■ **Exercise input**:

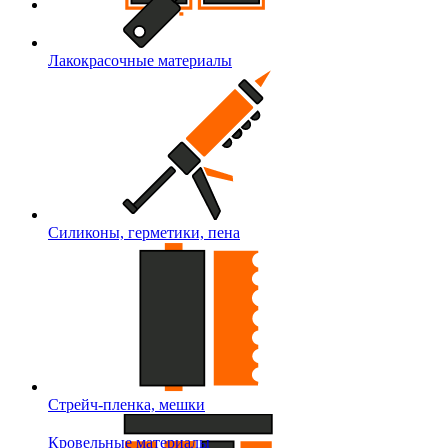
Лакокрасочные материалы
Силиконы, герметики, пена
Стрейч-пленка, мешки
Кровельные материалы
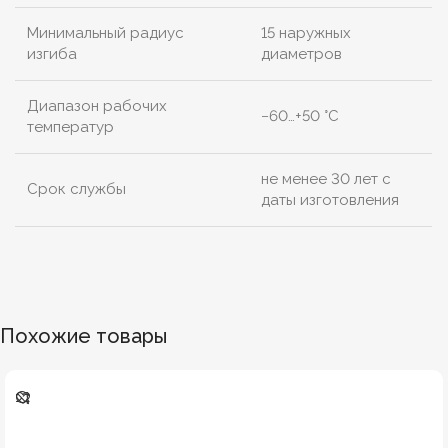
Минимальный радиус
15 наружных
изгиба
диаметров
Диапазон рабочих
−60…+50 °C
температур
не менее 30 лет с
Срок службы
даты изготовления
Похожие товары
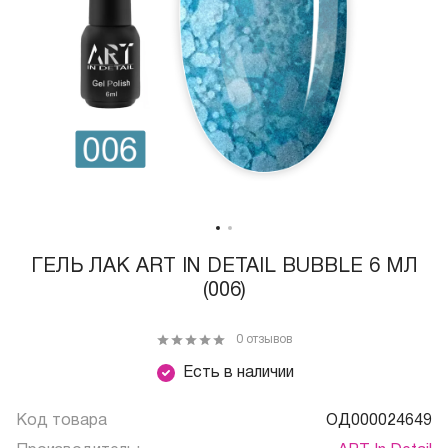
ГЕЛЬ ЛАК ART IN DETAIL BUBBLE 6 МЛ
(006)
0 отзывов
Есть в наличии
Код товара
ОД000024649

■ **Exercise**: Reproduce every line of text in the data above verbatim, keeping the original order and leaving out the pictures.

■ **Written response**:
Лакокрасочные материалы
Силиконы, герметики, пена
Стрейч-пленка, мешки
Кровельные материалы
Минимальный радиус
15 наружных
изгиба
диаметров
Диапазон рабочих
−60…+50 °C
температур
не менее 30 лет с
Срок службы
даты изготовления
Похожие товары
ГЕЛЬ ЛАК ART IN DETAIL BUBBLE 6 МЛ
(006)
0 отзывов
Есть в наличии
Код товара
ОД000024649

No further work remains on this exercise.